South Australian Premier Jay Weatherill says the federal government should provide at least $375 million to help his state and Victoria respond to the loss of car maker Holden.
The premier’s demand comes after he declared the original offer of $60 million from the federal government, as part of a state-federal package of $100 million, inadequate.
That package included a suggested $8 million from SA, $12 million from Victoria and $20 million from Holden.
But Mr Weatherill says his government is willing to provide at least $50 million and, on that basis, the federal government should be providing about $375 million.
He says the support should come from the money the government saved by slashing assistance to the auto sector.
“We’re not having them making a profit from the closure of Holden,” Mr Weatherill said.
“We want them to quarantine that money and use that for South Australia and Victoria to take the necessary steps to transform their economies.”

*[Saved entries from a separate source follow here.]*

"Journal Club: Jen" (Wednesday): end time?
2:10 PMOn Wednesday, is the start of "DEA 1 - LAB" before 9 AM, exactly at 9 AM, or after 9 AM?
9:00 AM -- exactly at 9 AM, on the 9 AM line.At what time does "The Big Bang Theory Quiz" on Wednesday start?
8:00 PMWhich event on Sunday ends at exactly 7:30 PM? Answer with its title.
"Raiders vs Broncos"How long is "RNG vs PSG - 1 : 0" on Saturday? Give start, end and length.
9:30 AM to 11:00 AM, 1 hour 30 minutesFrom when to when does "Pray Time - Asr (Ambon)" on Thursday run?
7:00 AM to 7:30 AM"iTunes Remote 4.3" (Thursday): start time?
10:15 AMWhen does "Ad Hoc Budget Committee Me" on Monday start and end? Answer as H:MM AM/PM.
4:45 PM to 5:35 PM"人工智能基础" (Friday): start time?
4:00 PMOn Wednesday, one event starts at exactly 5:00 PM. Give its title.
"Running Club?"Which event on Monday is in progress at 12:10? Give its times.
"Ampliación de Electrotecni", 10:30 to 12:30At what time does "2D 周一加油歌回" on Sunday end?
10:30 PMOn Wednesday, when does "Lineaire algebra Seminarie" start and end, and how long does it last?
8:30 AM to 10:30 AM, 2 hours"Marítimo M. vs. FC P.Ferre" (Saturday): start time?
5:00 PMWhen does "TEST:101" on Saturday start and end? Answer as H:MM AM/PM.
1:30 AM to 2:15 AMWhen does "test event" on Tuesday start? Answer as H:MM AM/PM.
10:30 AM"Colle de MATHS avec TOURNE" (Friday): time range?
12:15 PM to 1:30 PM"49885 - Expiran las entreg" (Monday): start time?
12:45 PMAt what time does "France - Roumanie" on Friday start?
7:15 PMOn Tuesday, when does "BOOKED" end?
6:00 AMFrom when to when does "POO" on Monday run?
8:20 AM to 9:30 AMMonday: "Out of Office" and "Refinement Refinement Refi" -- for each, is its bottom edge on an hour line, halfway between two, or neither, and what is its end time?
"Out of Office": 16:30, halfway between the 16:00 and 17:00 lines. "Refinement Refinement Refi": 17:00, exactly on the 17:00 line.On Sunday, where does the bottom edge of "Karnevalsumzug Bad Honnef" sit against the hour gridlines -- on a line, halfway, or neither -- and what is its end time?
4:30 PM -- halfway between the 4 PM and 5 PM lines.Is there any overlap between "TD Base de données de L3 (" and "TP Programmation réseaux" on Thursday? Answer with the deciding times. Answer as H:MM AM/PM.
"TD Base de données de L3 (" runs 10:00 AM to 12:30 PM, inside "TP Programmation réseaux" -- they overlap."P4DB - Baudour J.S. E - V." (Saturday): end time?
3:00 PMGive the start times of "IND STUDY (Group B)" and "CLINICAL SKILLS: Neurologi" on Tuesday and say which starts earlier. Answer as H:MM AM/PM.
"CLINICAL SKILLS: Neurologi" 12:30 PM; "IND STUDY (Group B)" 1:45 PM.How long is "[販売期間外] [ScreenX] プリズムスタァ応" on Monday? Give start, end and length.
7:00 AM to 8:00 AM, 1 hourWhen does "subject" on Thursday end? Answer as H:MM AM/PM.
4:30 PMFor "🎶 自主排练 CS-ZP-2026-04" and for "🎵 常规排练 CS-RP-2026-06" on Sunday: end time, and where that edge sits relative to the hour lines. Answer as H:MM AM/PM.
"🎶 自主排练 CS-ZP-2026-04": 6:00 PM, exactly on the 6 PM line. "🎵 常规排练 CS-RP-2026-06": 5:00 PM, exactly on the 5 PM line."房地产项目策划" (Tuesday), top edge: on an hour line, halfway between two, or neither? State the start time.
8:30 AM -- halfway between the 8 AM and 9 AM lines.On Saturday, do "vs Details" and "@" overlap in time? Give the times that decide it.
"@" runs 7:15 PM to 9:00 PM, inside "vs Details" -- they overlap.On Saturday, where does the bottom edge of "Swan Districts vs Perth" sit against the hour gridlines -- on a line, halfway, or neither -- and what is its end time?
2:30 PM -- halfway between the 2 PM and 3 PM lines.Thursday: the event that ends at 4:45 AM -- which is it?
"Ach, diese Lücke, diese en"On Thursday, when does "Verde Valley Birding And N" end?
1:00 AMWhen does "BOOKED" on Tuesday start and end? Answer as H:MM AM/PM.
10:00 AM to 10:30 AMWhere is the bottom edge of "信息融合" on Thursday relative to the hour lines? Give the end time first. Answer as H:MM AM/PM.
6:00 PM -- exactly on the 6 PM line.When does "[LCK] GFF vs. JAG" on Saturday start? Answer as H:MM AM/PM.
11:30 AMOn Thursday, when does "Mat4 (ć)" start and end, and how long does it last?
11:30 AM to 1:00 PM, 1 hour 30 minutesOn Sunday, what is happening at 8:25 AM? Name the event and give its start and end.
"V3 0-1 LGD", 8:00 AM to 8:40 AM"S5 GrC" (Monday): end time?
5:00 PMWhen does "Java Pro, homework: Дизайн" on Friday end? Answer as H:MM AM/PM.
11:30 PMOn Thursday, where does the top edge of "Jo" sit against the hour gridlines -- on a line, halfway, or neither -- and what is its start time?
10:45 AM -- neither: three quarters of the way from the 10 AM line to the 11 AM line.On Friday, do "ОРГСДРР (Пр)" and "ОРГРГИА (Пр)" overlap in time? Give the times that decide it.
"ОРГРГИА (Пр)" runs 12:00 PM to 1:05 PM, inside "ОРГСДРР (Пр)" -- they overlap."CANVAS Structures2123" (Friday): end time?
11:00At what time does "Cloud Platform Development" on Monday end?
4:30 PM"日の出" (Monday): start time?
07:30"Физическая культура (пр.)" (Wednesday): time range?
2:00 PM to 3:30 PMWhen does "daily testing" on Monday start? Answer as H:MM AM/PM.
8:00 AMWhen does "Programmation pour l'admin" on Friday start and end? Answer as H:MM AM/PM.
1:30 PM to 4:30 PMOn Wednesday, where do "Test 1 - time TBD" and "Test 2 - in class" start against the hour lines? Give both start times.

The premier hosted two meetings on Monday with industry leaders and major employers in SA, including BHP Billiton and Santos, to brainstorm ideas to overcome the loss of Holden’s car-making operations by the end of 2017.
Mr Weatherill says the loss of Holden is a major challenge for the state, but one it can overcome by helping other companies and industries accelerate their plans for growth.
He says the government will consider providing financial support and assistance with access to credit amid fears the crisis over the loss of Holden may lead to banks refusing to lend to local companies.
“Unless we grasp this as an opportunity and spread confidence about the South Australian economy, we could find us in a scenario where banks choose to stop lending to South Australian businesses,” the premier said.